From The Examiner during the week of Sept. 15-20, 1969:

• “PARK WOULD LINK PRESENT TO PAST” – Blue Springs – A 19-acre tract near Vesper and Woods Chapel Road, now under consideration as the site of a city park, is attractive to city officials mainly because it is rich in history. As the original site of Blue Springs, its use as a park would link the present-day city with its past, centered at the old well whose spring gave Blue Springs its name. There would be an ideal spot for a museum highlighting the city’s early events, officials say.
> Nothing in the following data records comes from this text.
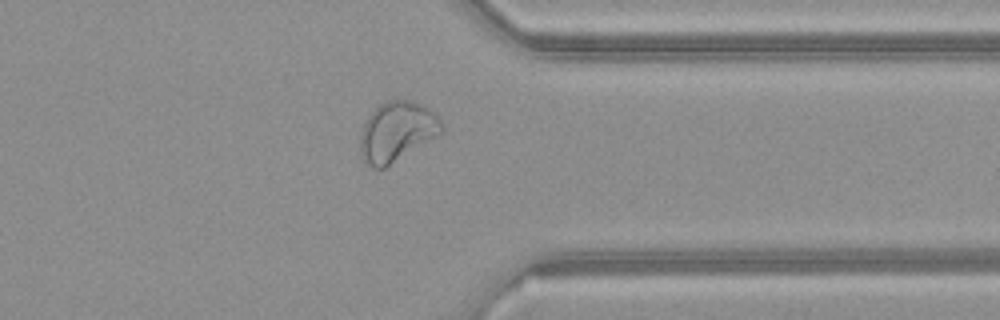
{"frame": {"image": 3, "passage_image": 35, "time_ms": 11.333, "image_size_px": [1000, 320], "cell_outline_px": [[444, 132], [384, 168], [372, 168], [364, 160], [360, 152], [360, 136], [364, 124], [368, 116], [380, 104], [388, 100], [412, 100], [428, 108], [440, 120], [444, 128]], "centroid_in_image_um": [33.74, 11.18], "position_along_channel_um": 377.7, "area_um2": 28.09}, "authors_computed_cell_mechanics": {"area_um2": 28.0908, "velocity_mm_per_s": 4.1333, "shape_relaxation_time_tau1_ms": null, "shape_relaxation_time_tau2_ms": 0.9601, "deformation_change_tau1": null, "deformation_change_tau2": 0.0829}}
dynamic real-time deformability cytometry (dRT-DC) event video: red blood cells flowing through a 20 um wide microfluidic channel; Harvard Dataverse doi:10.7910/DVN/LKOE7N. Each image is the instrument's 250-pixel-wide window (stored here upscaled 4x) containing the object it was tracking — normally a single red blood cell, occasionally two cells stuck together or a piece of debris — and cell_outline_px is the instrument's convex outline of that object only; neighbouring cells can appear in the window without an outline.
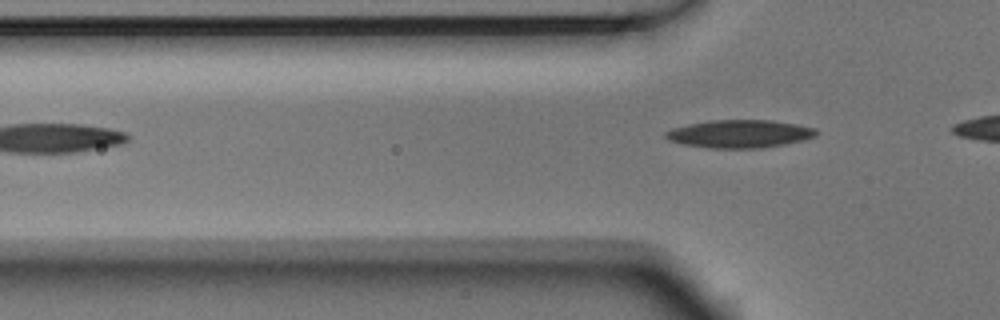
{"species": "Egyptian fruit bat (a non-hibernating species)", "species_latin": "Rousettus aegyptiacus", "temperature_condition": "room temperature", "stored_images_in_passage": 3, "segment_of_instrument_passage": [2, 2], "camera_frame_rate_fps": 3000, "um_per_image_px": 0.085, "animal": {"sex": "male"}, "frame": {"image": 1, "passage_image": 3, "time_ms": 0.667, "image_size_px": [1000, 320], "cell_outline_px": [[816, 136], [784, 144], [760, 148], [708, 148], [680, 144], [668, 140], [664, 136], [664, 132], [672, 128], [688, 124], [712, 120], [772, 120], [796, 124], [816, 128]], "centroid_in_image_um": [62.81, 11.37], "position_along_channel_um": 63.0, "area_um2": 24.51}}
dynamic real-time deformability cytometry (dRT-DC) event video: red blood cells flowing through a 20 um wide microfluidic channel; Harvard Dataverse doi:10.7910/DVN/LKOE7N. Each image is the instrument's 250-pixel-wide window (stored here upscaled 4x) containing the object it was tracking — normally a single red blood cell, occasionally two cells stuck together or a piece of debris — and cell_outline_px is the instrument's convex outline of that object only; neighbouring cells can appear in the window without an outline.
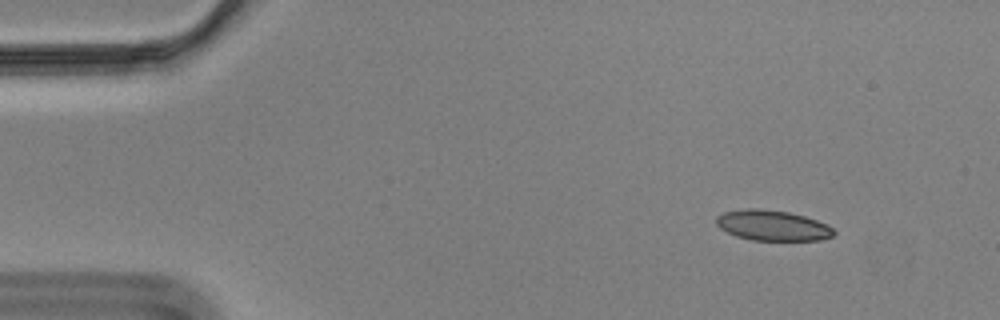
{"species": "Egyptian fruit bat (a non-hibernating species)", "species_latin": "Rousettus aegyptiacus", "temperature_condition": "cold", "stored_images_in_passage": 57, "camera_frame_rate_fps": 3000, "um_per_image_px": 0.085, "animal": {"sex": "male"}, "frame": {"image": 1, "passage_image": 6, "time_ms": 1.667, "image_size_px": [1000, 320], "cell_outline_px": [[836, 232], [832, 236], [820, 240], [752, 240], [736, 236], [720, 228], [716, 224], [716, 216], [724, 212], [748, 208], [756, 208], [788, 212], [804, 216], [816, 220], [832, 228]], "centroid_in_image_um": [65.63, 19.16], "position_along_channel_um": 19.4, "area_um2": 20.63}}
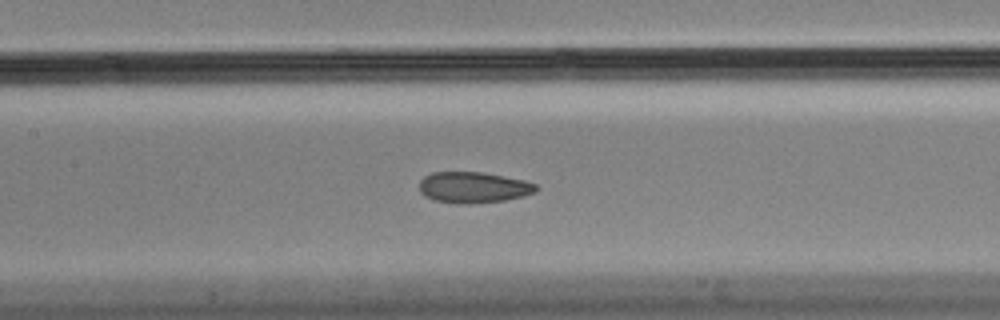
{"frame": {"image": 2, "passage_image": 26, "time_ms": 8.333, "image_size_px": [1000, 320], "cell_outline_px": [[540, 188], [536, 192], [524, 196], [504, 200], [472, 204], [464, 204], [432, 200], [424, 196], [420, 192], [420, 180], [424, 176], [432, 172], [484, 172], [524, 180], [536, 184]], "centroid_in_image_um": [40.25, 15.93], "position_along_channel_um": 167.1, "area_um2": 21.33}}
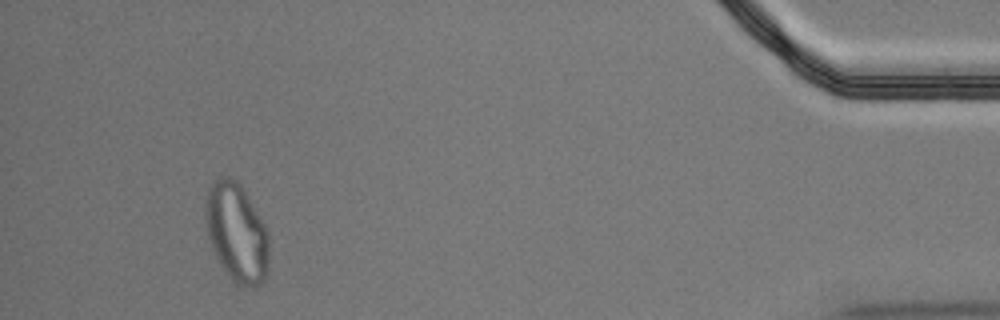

• ‘BUCKNER POOL IS DEDICATED” – The new Buckner swimming pool was formally dedicated and about 200 persons swam in it yesterday in what may have been the final day of swimming for the season. The 75-foot pool was completed about a month after construction started on Aug. 5, and has been open for swimming for the past week.

• “GOALS COMMITTEE STRIKES AT ‘LACK OF PRIDE’ IN CITY” – A lack of pride was cited last night last night by members of the Citizen’s Goals Committee in Independence as one of the major obstacles to city progress. “One goal I think we need us pride in the city,” said committee member Charles Rich. “We have nothing to draw people together, and this must be done before anything of importance can be accomplished.”

From The Independence Examiner during the week of Sept. 15-20, 1919:

• “BONDS BIG MAJORITY.” – The people of Independence yesterday, by a very large majority, voted relief to the overworked light plant. Incidentally, they voted an endorsement of the management of the plant by the city administration. The victory for the bonds was much greater than even the friends of the proposition had expected. The polls closed at sunset; the counting was a simple proposition; and in a few minutes the returns had been placed with W.K. Yankee, clerk of the Jackson County election board. Soon afterward the council met. Most of the councilmen, as well as the mayor, were in a quietly joyful mood.

• “BIG SHORTHORN SHOW.” – The second annual Shorthorn cattle show to be held at the Sni-a-bar Farms, Grain Valley, the first part of next month is expected to be the biggest affair of the kind ever held in eastern Jackson County. Prizes to the amount of $50,000 will be given to the best exhibits in the different classes. The fact that this show comes just before the American Royal at Kansas City will bring to the show some of the cattle from many of the surrounding states.

• ”SUNDAY AT DRUMM FARM.” – Forty of the Older Boys and Girls of Blue Township held an all-day meeting and picnic Sunday at the Drumm farm. A bountiful picnic dinner was served at noon and the boys contributed a treat of the famous Drumm farm cider.